• [TO-DO LIST]:
• a. In the DUI article, rewrite the paragraph that starts "DUI law is complex" as a short bulleted list that keeps its main facts.
• b. List every consequence of a DUI charge named in the opening paragraph of the DUI article.
• c. Carry on the DUI article past its last paragraph.

• [QUOTED PASSAGE]:
§ §

If you’ve been charged with driving under the influence of drugs or alcohol (DUI), you are facing some very serious consequences. These include potentially losing your license, thousands or tens of thousands of dollars in fines, fees, and court costs, jail time, and perhaps even loss of a job, friends, or family because of your charges. With the cost of attorneys these days you may be wondering, “Can I fight this case without a lawyer?” A qualified attorney can achieve a better outcome than you can on your own, but let’s explore the options.
The Evidence Against You
If you’re fighting your case without an attorney, you will want to review all the evidence there is against you, even if you can clearly remember the arrest, what you think you said, and what the police officer says you said could be two different things. Having an attorney gather this evidence will help you ensure you have accurately gathered all the evidence the prosecutor will throw at you, and will likely have a better defense than you will come up with due to the experience, and from simply being familiar with the prosecutor and judge.
For example, when you are arrested, you are read the Miranda Warning, informing you of your rights. If this does not happen, you can use this to your advantage. When an arresting officer tells you that “anything you say can and will be used against you in court”, take that Miranda Warning very seriously. Police officers are specially trained to make you feel at ease and that you can open up to them, but you should not volunteer any information to them.
Also, what you do (and don’t do) will be used against you, too. Refusing to take a blood alcohol test, for example, can hurt your case. If you have valid reasons for not taking this test you may use it, however if you have an attorney present he or she can guide you on whether you should. Again, having experience with the law, and knowing the judge and prosecutor will give your attorney the advantage of deciding which reasons are valid and which are not in this case.
If you have already made a statement or submitted to questioning without an attorney present, your lawyer can move to have what you said without representation dismissed, but this is a complicated process and is not always successful. The only right way to get your side of the story in front of the judge is through an attorney.
Experience and Resources
DUI law is complex and laws are frequently updated before being posted to the internet, where many people defending themselves get their information. Some states implement several new laws every year. Through professional resources, your lawyer will be up to date on all the most recent updates to the law and new laws in your state, even if the information is not yet available to the general public via the internet.
Scientific evidence presented in the case can be just as perplexing. Your attorney’s experience with DUI evidence will provide them with the experience to interpret, disprove, or show the inconsistencies or mistakes in the prosecutor’s case or in the evidence presented by law enforcement.
Your attorney will also have the education, experience, and access to legal precedents and further resources that you do not have, including other attorneys. They will have proven defense and trial strategies with which you are likely unfamiliar. An experienced lawyer will be able to stand toe to toe with a prosecutor, having heard at least one version of nearly all the prosecutor’s points before, which can only be gained through experience practicing law.

§ §

• [MATERIAL SUPPLIED]:
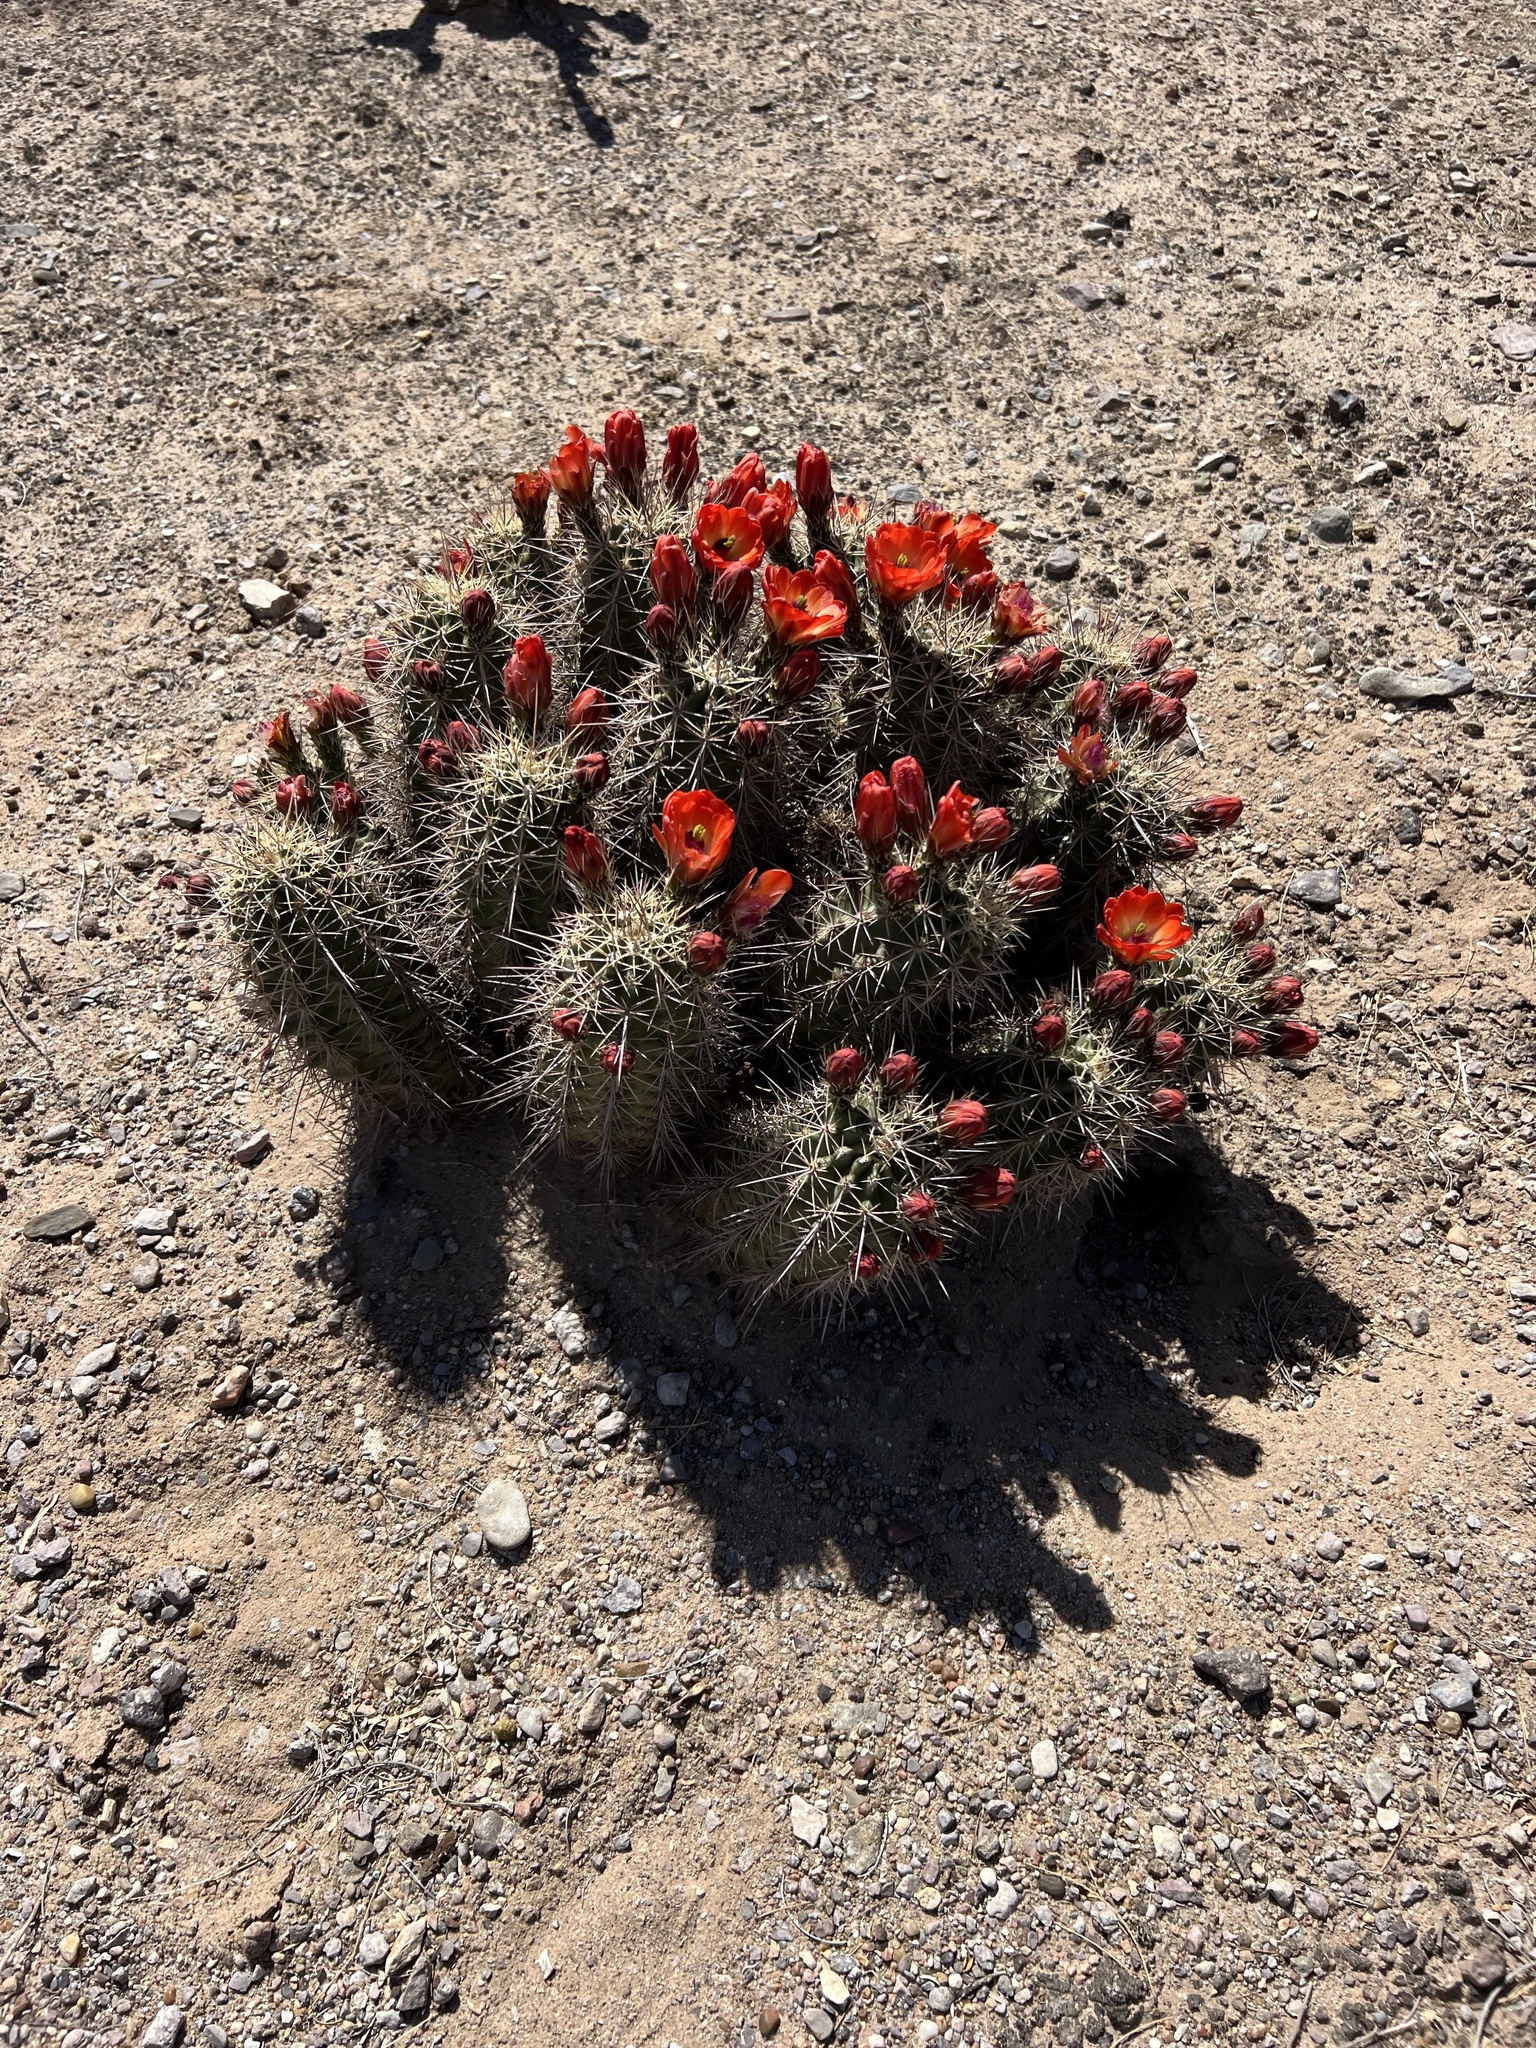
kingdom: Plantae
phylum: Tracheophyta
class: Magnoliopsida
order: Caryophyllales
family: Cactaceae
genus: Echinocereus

§ §

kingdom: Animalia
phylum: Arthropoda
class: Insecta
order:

§ §

• [REPLIES]:
• a.
- DUI law is complex, and laws are often updated before they are posted to the internet, where many people defending themselves get their information.
- Some states put several new laws in place every year.
- Through professional resources, a lawyer stays current on recent updates and new laws in the state, even before the public can find them online.

• b.
- Potentially losing your license
- Thousands or tens of thousands of dollars in fines, fees, and court costs
- Jail time
- Perhaps losing a job, friends, or family because of the charges

• c.
Representation at the Maryland MVA Hearing
Once you have been charged with DUI, you have 10 days to schedule an administrative hearing with you’re the Maryland Motor Vehicle Administration (MVA) to determine the fate of your driving privileges. If you do not schedule this hearing or do not appear at this hearing, your driver’s license will automatically be suspended, even for a first offense.
The outcome of the MVA hearing carries great weight in your criminal case. A court-appointed attorney cannot represent you in your MVA hearing and, since it bears so heavily on your DUI case in court, it is always best to have an attorney defend you at the MVA hearing. What you say at the MVA hearing can be used against you in court, and it is very easy for a defendant to speak their way into an irreversible position trying to represent themselves.
Best Outcome at Arraignment
The next step after a DUI arrest is your arraignment in a criminal courtroom, the hearing at which you will be formally charged with driving under the influence and where you will either enter your plea, agree to a plea deal, or move to go to trial. Only an experienced attorney can advise you of the best response to your charges at your arraignment. Your attorney can even speak on your behalf without you being present, leaving you time to attend work or school.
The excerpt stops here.